However, beam-beam collisions have one big advantage. These collisions can achieve far higher energy. Einstein could have told you the reason that colliders are now favored over fixed-target experiments. It has to do with what is known as the invariant mass of the system. Although Einstein is famous for his theory of “relativity,” he thought a better name would have been “Invariantentheorie.” The real point of his quest was to find a way to avoid being misled by a particular frame of reference—to find the invariant quantities that characterize a system.

This idea is probably more familiar to you for spatial quantities such as length. Length of a stationary object doesn’t depend on how it is oriented in space. An object has a fixed size that has nothing to do with you or your observations, unlike its coordinates, which depend on an arbitrary set of axes and directions you impose.

Similarly, Einstein showed how to characterize events in a way that doesn’t depend on an observer’s orientation or motion. Invariant mass is a measure of total energy. It tells you how massive an object can be created with the energy in your system.

To determine the amount of invariant mass, one could ask this instead: if your system were sitting still—that is, if it had no overall velocity or momentum—how much energy would it contain? If a system has no momentum, Einstein’s equation E = mc2 applies. Therefore, knowing the energy for a system at rest is equivalent to knowing its invariant mass. When the system is not at rest, we need to use a more complicated version of his formula that depends on the value of momentum as well as energy.

Suppose we collide together two beams with the same energy and equal and opposite momentum. When they collide, the momenta add up to zero. That means that the total system is already at rest. Therefore, all the energy—the sum of the energy of the particles in the two individual beams—can be converted to mass.

A fixed-target experiment is very different. One beam has large momentum, but the target itself has none. Not all the energy is available to make new particles because the combined system of the target and the beam particle that hit it is still moving. Because of this motion, not all the energy from the collision can be transferred into making new particles, since some of the energy remains as kinetic energy associated with the motion. It turns out that the available energy scales only with the square root of the product of the energy of the beam and the target. That means, for example, that if we were to increase the energy of a proton beam by 100 and collide it with a proton at rest, the energy available to make new particles would increase by only a factor of 10.

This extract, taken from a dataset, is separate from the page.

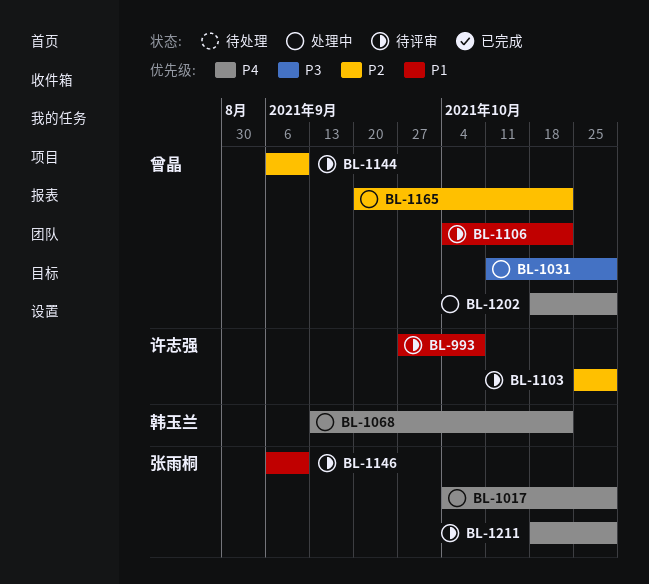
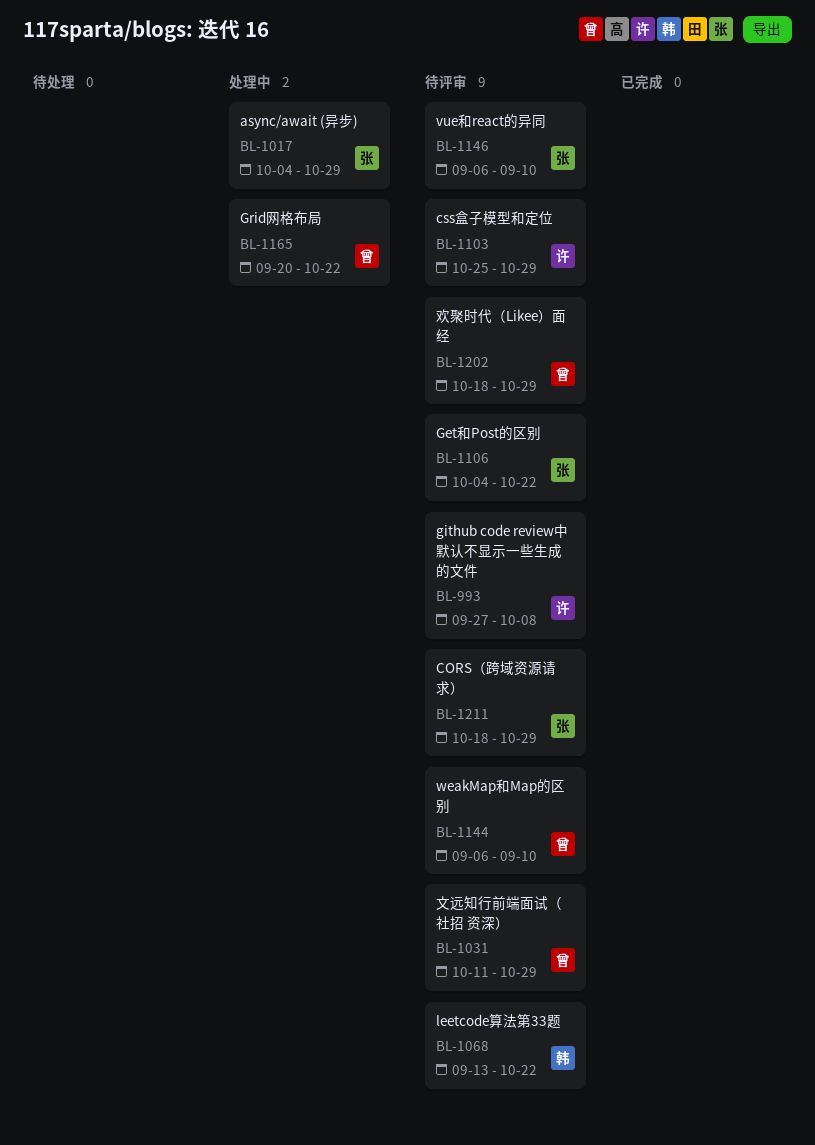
BL-1031, status: 处理中 -> 待评审
BL-1068, status: 处理中 -> 待评审
BL-1106, owner: 曾晶 -> 张雨桐
BL-1202, status: 处理中 -> 待评审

This tells us there is a big difference between fixed-target and beam-beam collisions. The energy of a beam-beam collision is far greater—much bigger than twice as big as a beam-target collision, which is perhaps what you might assume. But that guess would be based on Newtonian thinking, which doesn’t apply for the relativistic particles in that beam that travel at nearly the speed of light. The difference in net energy of fixed-target compared with beam-beam collisions is much bigger than the simple guess because at near the speed of light, relativity comes into play. When we want to achieve high energies, we have no choice but to turn to particle colliders, which accelerate two beams of particles to high energy before colliding them together.